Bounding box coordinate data
▼▼▼

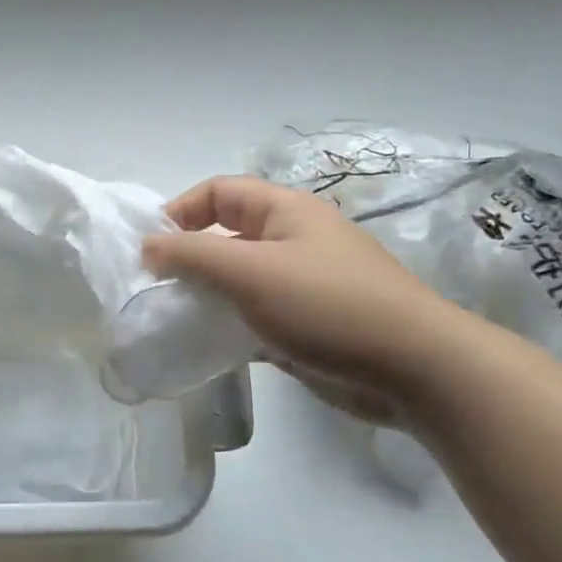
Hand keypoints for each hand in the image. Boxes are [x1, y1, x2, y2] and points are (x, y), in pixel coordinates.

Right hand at [142, 176, 467, 420]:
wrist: (414, 369)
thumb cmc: (326, 304)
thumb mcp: (250, 272)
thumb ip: (191, 255)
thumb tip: (147, 246)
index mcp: (284, 211)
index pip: (219, 192)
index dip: (180, 211)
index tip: (149, 249)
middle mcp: (292, 239)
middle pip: (226, 235)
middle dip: (189, 258)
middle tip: (157, 288)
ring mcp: (301, 283)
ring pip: (239, 279)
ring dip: (207, 295)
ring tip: (176, 319)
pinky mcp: (307, 323)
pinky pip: (256, 314)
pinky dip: (230, 325)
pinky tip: (210, 346)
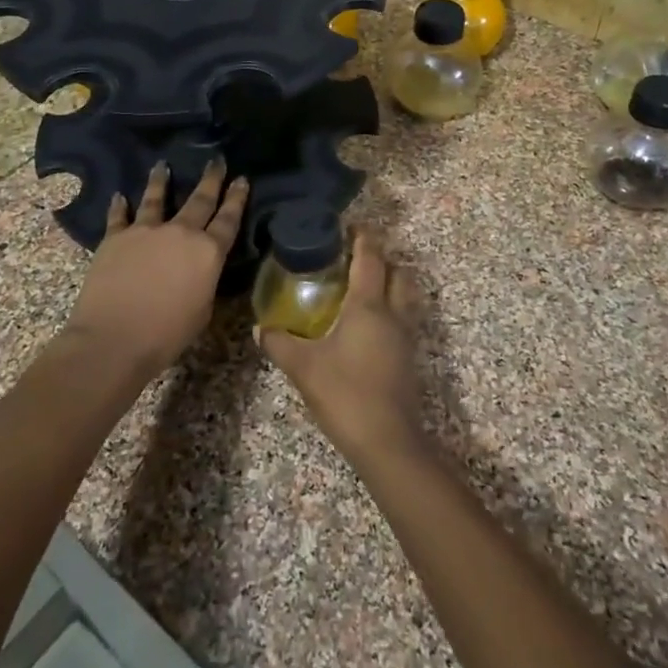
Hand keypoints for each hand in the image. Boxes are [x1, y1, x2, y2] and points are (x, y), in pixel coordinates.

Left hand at [65, 159, 248, 376]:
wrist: (114, 338)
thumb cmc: (166, 335)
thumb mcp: (202, 311)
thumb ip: (204, 282)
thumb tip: (200, 270)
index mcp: (208, 253)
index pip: (228, 219)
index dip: (237, 198)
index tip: (242, 178)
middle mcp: (180, 233)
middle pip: (200, 200)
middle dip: (211, 179)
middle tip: (216, 160)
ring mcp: (146, 231)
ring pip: (156, 198)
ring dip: (161, 181)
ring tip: (162, 165)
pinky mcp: (116, 237)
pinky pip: (119, 216)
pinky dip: (120, 206)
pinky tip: (120, 196)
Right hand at [257, 231, 427, 462]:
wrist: (388, 442)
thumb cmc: (345, 394)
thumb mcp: (303, 367)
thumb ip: (279, 343)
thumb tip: (258, 328)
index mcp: (368, 306)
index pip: (370, 259)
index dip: (363, 238)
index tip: (351, 225)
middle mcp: (393, 314)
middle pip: (398, 272)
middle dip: (382, 258)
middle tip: (356, 257)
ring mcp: (405, 337)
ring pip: (406, 296)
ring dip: (391, 283)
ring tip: (365, 286)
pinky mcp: (409, 359)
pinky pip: (404, 319)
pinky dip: (392, 309)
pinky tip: (369, 324)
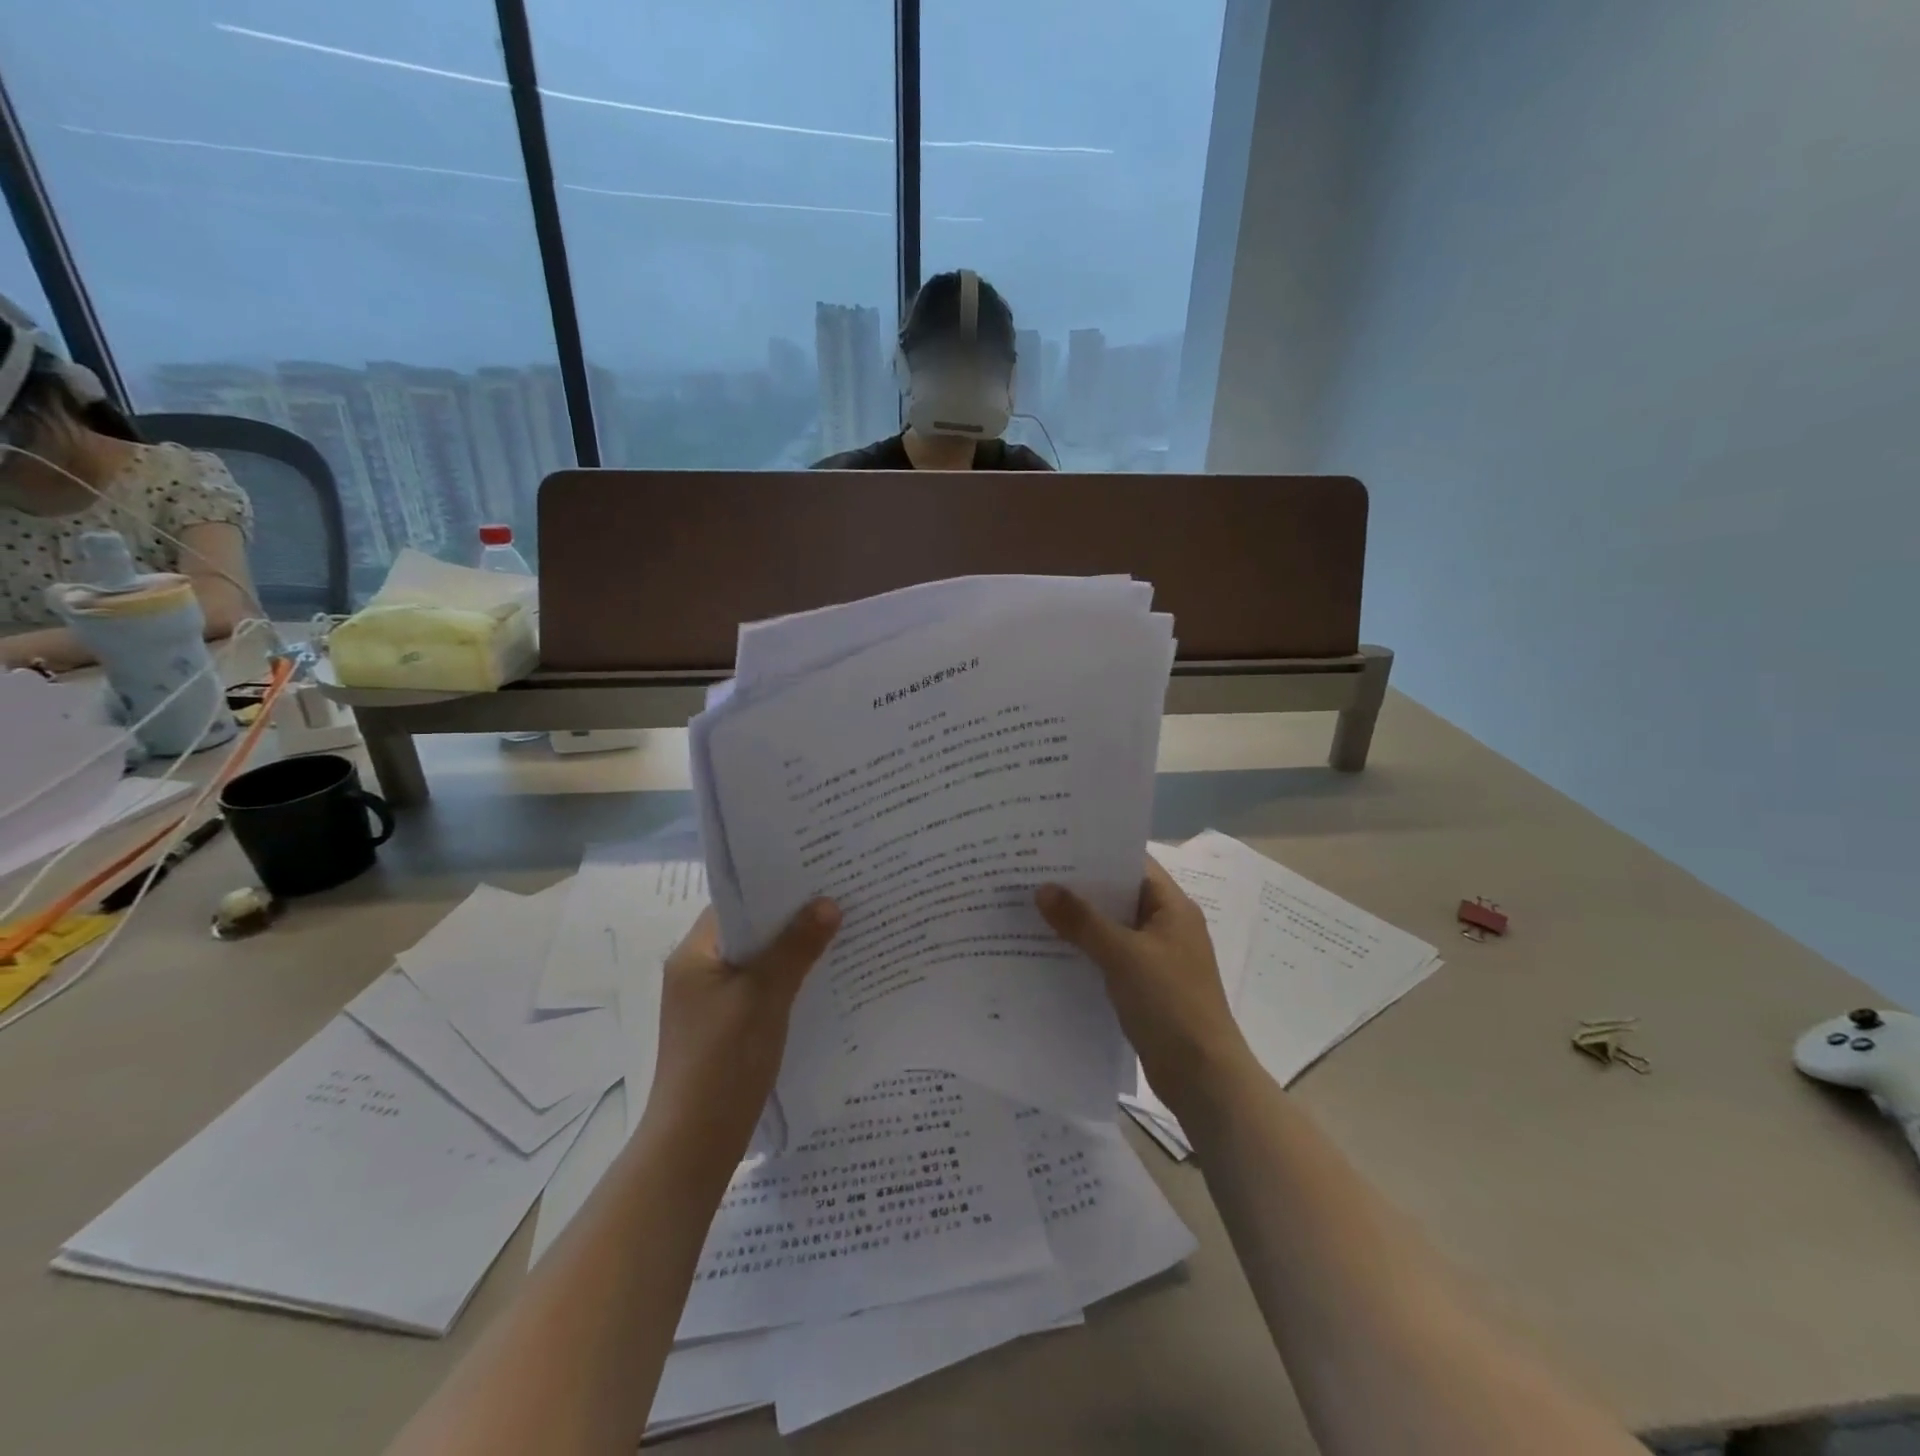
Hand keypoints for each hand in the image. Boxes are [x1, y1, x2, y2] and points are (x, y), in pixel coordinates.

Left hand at [646, 900, 839, 1157]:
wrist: (695, 1145)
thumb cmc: (724, 1061)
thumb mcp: (765, 996)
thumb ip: (796, 947)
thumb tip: (829, 903)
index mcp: (694, 955)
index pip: (736, 903)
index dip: (775, 887)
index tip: (818, 873)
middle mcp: (699, 971)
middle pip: (750, 931)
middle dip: (792, 918)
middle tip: (839, 898)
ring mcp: (712, 1002)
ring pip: (759, 961)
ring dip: (793, 950)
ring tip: (840, 931)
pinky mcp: (727, 1028)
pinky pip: (762, 989)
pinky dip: (789, 980)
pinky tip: (824, 978)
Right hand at [1037, 859, 1252, 1116]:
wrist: (1202, 1076)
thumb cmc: (1170, 1003)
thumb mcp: (1123, 956)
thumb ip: (1082, 921)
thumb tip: (1043, 888)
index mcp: (1172, 907)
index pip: (1132, 864)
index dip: (1097, 853)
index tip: (1055, 847)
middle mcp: (1166, 926)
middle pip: (1119, 895)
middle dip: (1080, 888)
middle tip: (1033, 875)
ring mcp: (1157, 957)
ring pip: (1112, 928)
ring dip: (1080, 921)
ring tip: (1033, 908)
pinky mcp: (1146, 986)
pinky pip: (1110, 956)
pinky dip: (1085, 951)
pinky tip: (1050, 951)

▲▲▲

● Exercise goal
From the entries above, list each line with "Right" in it.

● Your response
Right hand at [142, 176, 467, 420]:
Right hand at [257, 231, 427, 462]:
Right hand at [1037, 859, 1252, 1116]:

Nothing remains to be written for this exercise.